Prof. Bradley J. Nelson
The Multi-Scale Robotics Lab pursues a dynamic research program that maintains a strong robotics research focus on several emerging areas of science and technology. A major component of the MSRL research leverages advanced robotics for creating intelligent machines that operate at micron and nanometer scales. MSRL research develops the tools and processes required to fabricate and assemble micron sized robots and nanometer scale robotic components. Many of these systems are used for robotic exploration within biological domains, such as in the investigation of molecular structures, cellular systems, and complex organism behavior, an emerging field the institute refers to as BioMicroRobotics.
Prof. Roland Y. Siegwart
The ASL is a laboratory consisting of the former Center of Product Design (ZPE) from ETH Zurich and the Autonomous System Lab from the ETH Lausanne (EPFL).
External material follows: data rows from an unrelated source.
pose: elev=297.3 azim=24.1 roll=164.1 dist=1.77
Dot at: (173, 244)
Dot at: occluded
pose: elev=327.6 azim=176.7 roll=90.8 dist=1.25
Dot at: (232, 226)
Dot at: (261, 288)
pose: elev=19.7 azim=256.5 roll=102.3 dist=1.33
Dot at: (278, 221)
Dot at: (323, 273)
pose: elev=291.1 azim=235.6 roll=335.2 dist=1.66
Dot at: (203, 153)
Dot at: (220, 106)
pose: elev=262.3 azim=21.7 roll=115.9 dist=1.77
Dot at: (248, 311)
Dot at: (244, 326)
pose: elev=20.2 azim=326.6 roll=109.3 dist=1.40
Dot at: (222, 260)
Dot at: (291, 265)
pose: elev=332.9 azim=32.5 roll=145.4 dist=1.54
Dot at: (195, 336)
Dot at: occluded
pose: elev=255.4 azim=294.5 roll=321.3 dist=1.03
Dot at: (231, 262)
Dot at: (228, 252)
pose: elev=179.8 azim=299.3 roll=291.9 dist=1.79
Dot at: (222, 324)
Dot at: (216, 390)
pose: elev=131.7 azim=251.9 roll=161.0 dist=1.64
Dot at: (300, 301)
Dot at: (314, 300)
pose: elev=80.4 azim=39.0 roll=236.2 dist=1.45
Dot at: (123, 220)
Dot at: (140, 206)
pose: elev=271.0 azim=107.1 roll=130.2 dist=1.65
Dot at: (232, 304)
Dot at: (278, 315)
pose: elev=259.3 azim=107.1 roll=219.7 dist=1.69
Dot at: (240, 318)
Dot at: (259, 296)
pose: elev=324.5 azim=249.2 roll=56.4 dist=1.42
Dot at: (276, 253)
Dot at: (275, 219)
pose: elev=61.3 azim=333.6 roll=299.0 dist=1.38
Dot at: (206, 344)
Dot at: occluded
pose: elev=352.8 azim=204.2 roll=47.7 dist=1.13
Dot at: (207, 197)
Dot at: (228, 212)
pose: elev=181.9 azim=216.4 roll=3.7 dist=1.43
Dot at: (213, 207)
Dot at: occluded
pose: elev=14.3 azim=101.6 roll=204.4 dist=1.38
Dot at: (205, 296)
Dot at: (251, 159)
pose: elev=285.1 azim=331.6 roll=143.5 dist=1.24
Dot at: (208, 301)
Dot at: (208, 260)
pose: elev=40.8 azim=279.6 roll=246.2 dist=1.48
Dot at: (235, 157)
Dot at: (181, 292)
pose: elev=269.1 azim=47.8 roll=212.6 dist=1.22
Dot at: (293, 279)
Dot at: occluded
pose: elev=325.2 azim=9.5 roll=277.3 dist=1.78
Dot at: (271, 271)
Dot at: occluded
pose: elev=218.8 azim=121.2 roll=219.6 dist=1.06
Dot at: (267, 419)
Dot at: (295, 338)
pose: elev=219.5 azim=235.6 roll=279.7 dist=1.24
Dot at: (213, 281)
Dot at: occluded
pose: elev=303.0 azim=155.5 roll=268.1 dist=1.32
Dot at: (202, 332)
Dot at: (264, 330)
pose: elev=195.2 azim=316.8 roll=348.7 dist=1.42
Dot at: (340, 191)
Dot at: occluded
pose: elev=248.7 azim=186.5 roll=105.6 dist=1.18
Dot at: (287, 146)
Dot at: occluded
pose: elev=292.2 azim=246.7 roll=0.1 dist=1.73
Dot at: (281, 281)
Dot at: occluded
The Autonomous System Lab carries on research in mobile robotics and Mechatronics, namely in the design and control of systems operating in uncertain and highly dynamical environments. Our major goal is to find new ways to deal with uncertainties and to enable the design of highly interactive and adaptive systems. These technologies find their applications in personal and service robots, unmanned aerial vehicles, advanced cars, space rovers, inspection robots and walking machines.
Prof. Robert Riener
We investigate the sensory-motor actions in and interactions between humans and machines. Human sensors (receptors) record the physical state of the human body and the surrounding environment. Sensory information is perceived by the human central nervous system. Human cognition is required to interpret the perceived information and generate a motor reaction. Similarly, in machines technical sensors detect the state of the machine and its environment. Sensor data is processed in order to drive actuators and displays. Human and machine can interact with each other via their sensory and motor channels.
The research of the Sensory-Motor Systems Lab focuses on the study of human sensory-motor control, the design of novel mechatronic machines, and the investigation and optimisation of human-machine interaction. Main application area is the field of rehabilitation. Further applications are within sports, fitness and medical education.
Prof. Roger Gassert
The emerging field of neuroscience robotics promises novel insights into the neural mechanisms of human sensorimotor control and their reorganization with age or after focal brain injury, and can thus be beneficial to the diagnosis, assessment and retraining of motor function. In our Lab we use a combined approach of robotics, psychophysics and cognitive neuroscience to develop and clinically evaluate diagnostic, therapeutic and assistive tools in order to promote recovery, independence and social integration of the physically disabled. We are especially interested in hand function, and how haptic feedback can benefit motor learning, rehabilitation therapy, and human-machine interaction.
Prof. Fumiya Iida
The research interests of the Bio-Inspired Robotics Lab lie at the intersection of robotics and biology. Through abstraction of the design principles of biological systems, we develop core competences which are the design and control of dynamic mechatronics systems, bionic sensor technologies, and computational optimization techniques. Our main goals are to contribute to a deeper understanding of adaptivity and autonomy of animals through the investigation of dynamic robots, and to engineer novel robotic applications which are more adaptive, resilient, and energy efficient.
Prof. Jonas Buchli
ADRL's research focuses on achieving robust, dynamic, agile and autonomous robotic control in unstructured environments by means of model based control, force and impedance control, and applied machine learning, with applications to mobile manipulation, grasping, legged locomotion, prosthetics, field robotics, and bio-inspired robotics.